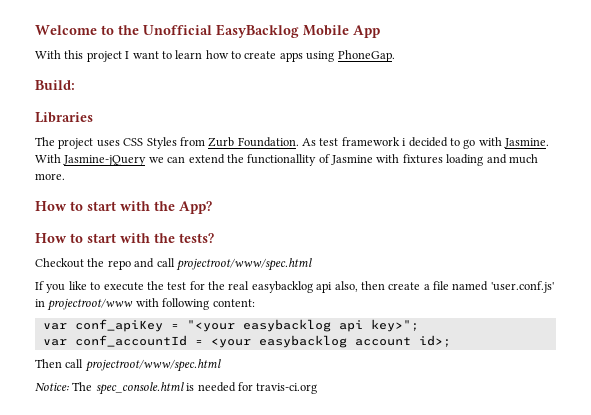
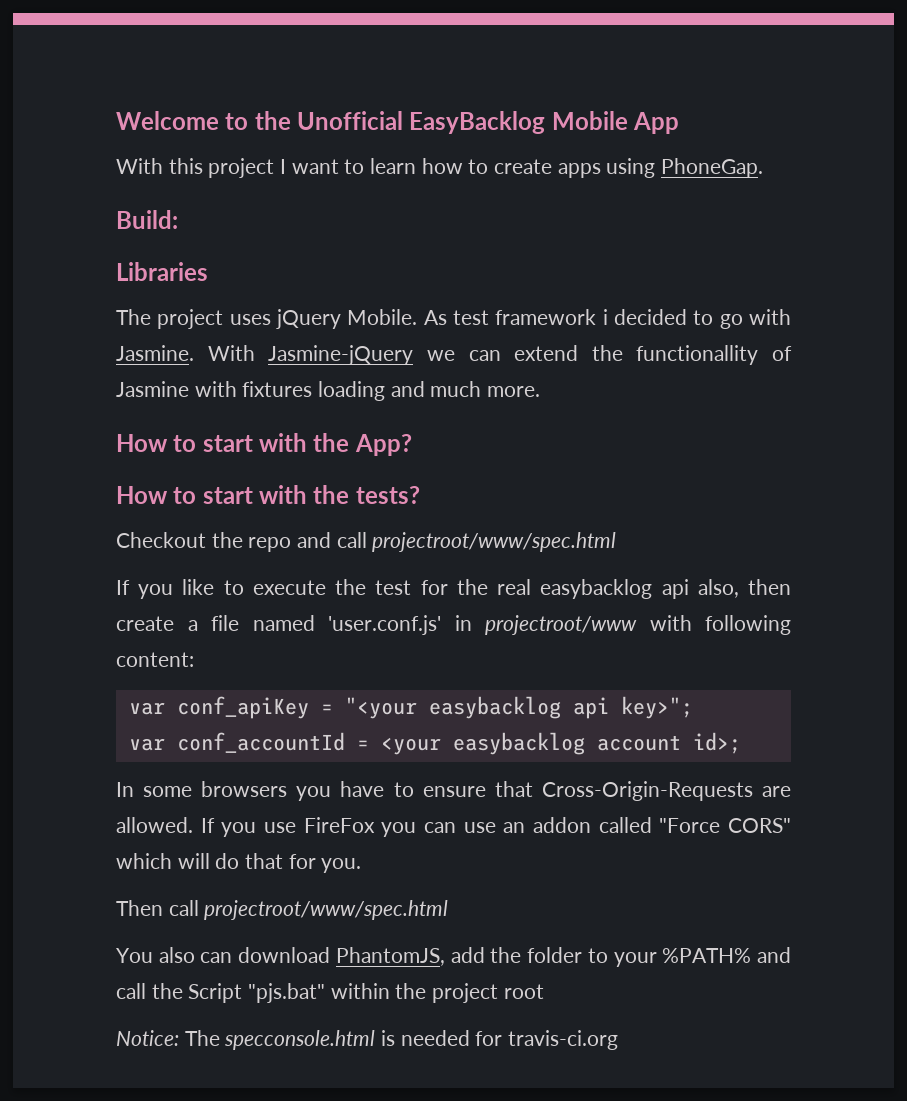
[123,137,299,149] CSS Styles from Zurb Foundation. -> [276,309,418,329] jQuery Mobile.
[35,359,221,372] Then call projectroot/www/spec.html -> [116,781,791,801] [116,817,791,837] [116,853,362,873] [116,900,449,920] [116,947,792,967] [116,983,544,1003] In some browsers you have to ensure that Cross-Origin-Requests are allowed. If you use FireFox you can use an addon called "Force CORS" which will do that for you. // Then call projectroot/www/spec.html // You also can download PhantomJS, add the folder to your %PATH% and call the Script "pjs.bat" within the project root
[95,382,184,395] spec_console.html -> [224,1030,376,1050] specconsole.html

---

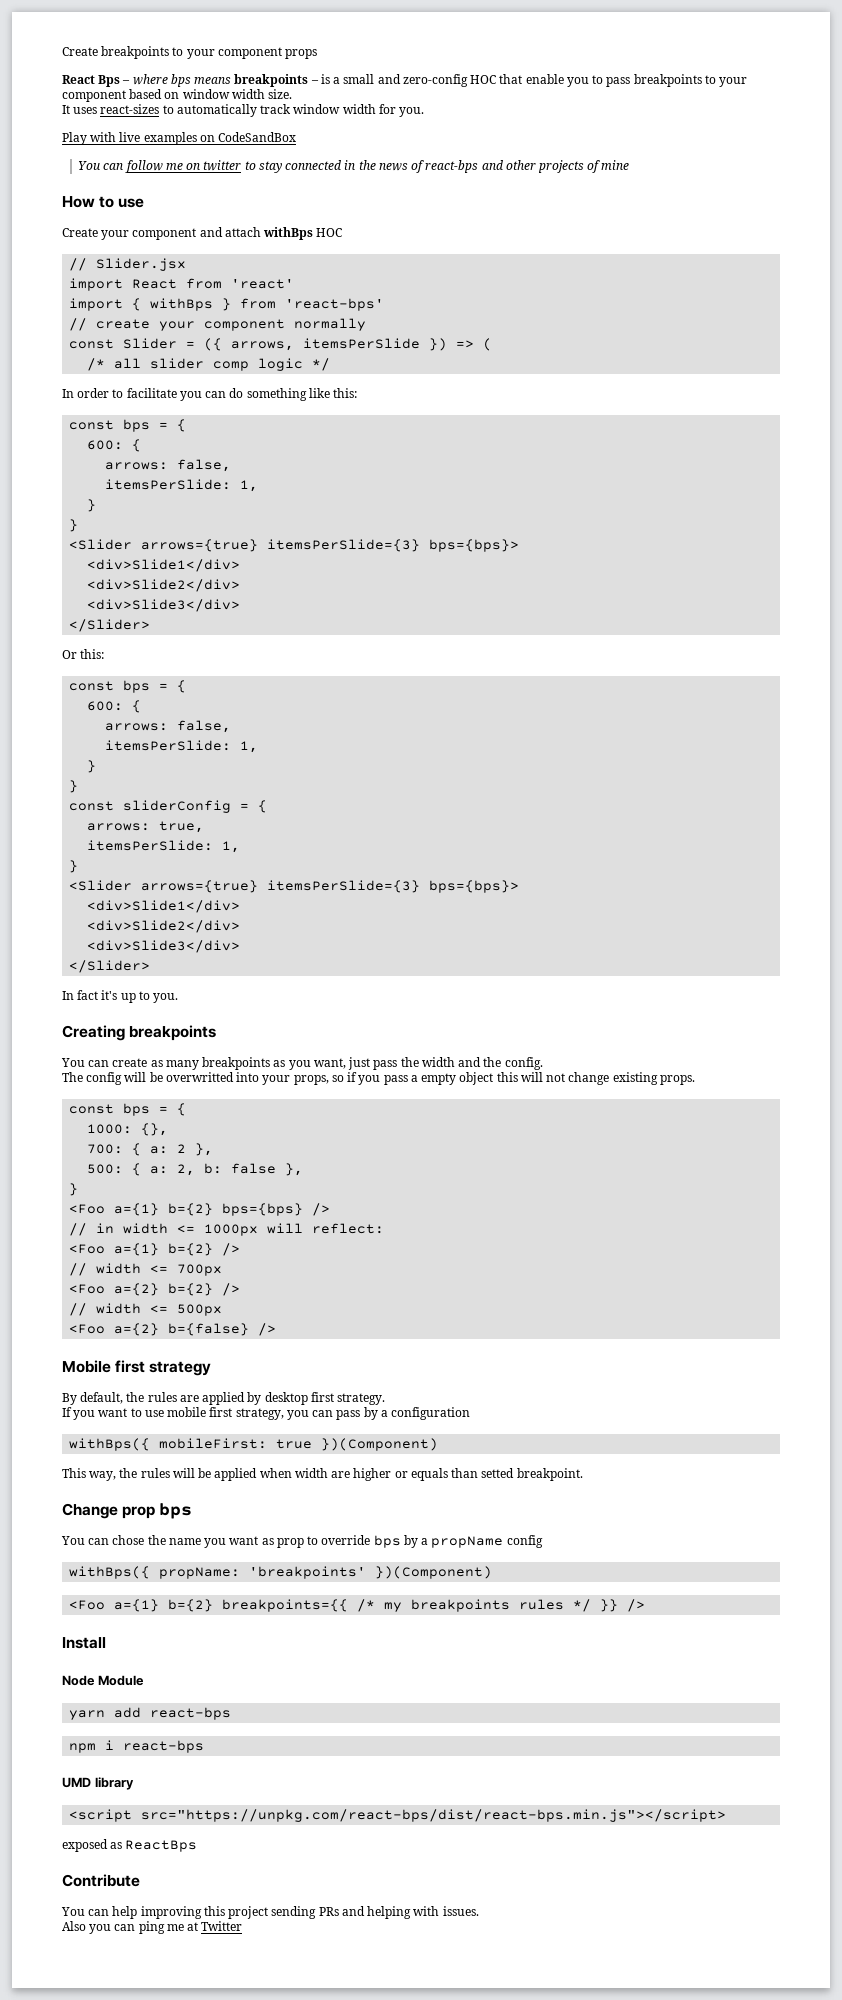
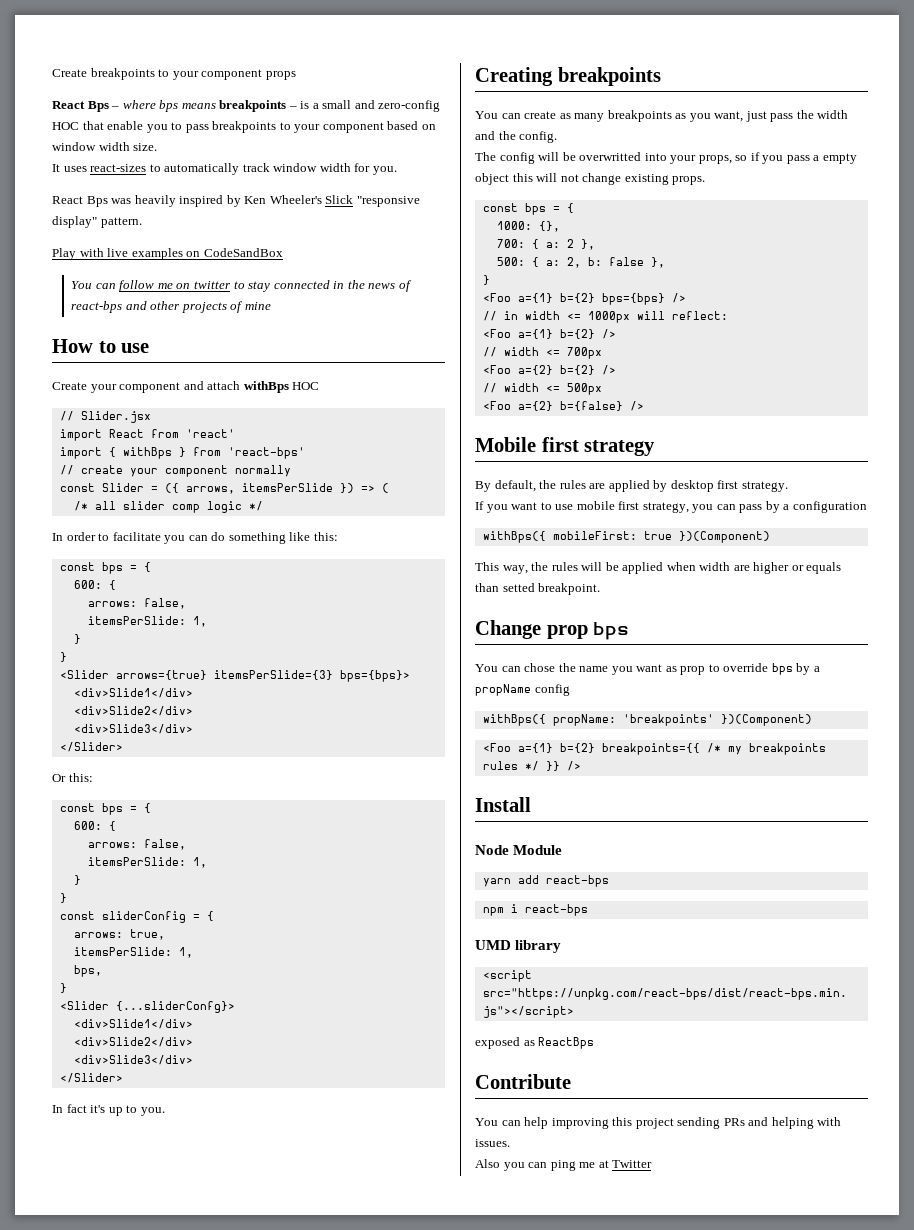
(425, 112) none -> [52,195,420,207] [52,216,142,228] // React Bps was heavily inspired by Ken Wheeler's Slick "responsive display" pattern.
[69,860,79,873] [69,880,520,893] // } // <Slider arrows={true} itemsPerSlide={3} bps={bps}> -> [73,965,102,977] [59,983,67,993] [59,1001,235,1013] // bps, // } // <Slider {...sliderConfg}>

...

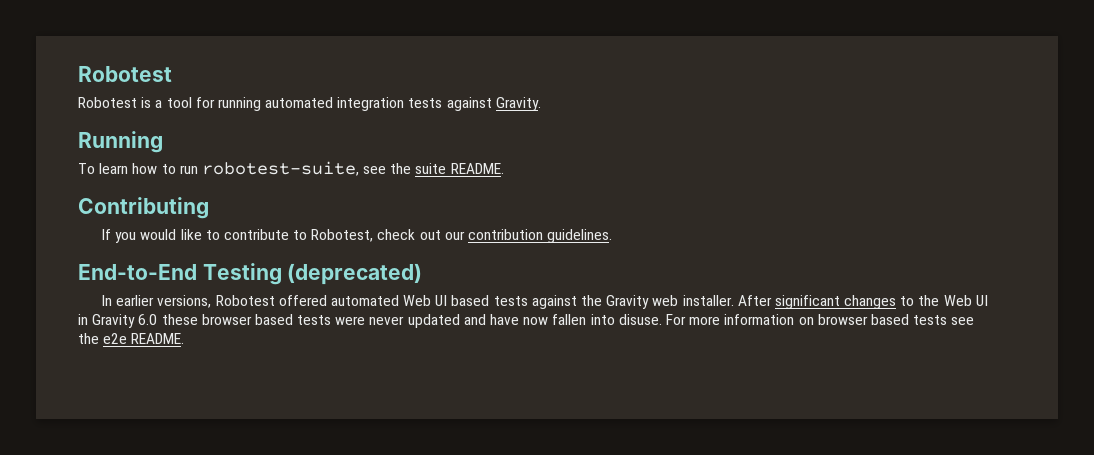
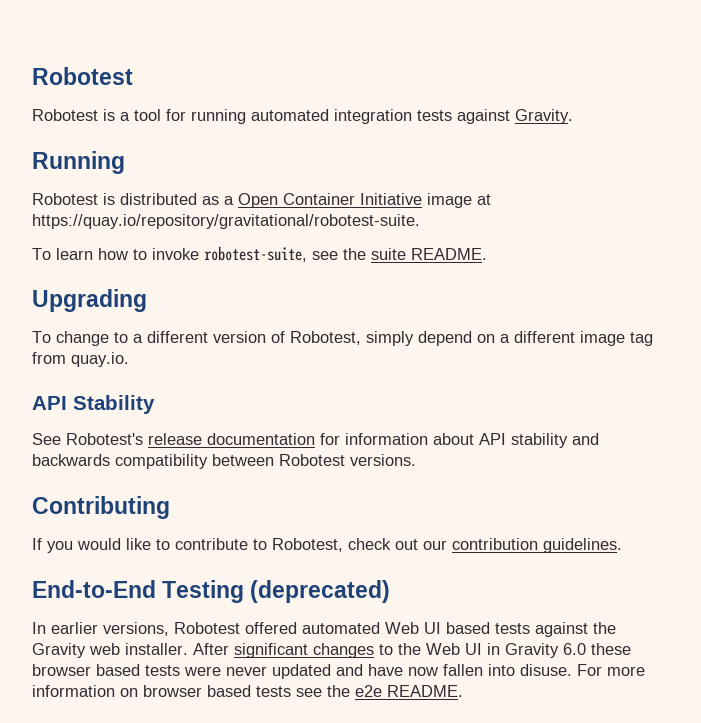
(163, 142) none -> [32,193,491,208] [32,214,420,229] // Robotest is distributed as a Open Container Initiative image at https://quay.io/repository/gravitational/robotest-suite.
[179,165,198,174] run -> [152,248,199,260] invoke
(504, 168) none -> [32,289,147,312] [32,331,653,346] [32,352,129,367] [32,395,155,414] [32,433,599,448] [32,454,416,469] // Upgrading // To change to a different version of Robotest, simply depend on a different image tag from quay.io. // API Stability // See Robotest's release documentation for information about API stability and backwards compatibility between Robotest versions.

To-do item
Using the listing above, copy exactly the line that contains "(163, 142) none", the line that contains "[179,165,198,174] run ->", and each line that falls between them.

Result for this exercise
(163, 142) none -> [32,193,491,208] [32,214,420,229] // Robotest is distributed as a Open Container Initiative image at https://quay.io/repository/gravitational/robotest-suite.
[179,165,198,174] run -> [152,248,199,260] invoke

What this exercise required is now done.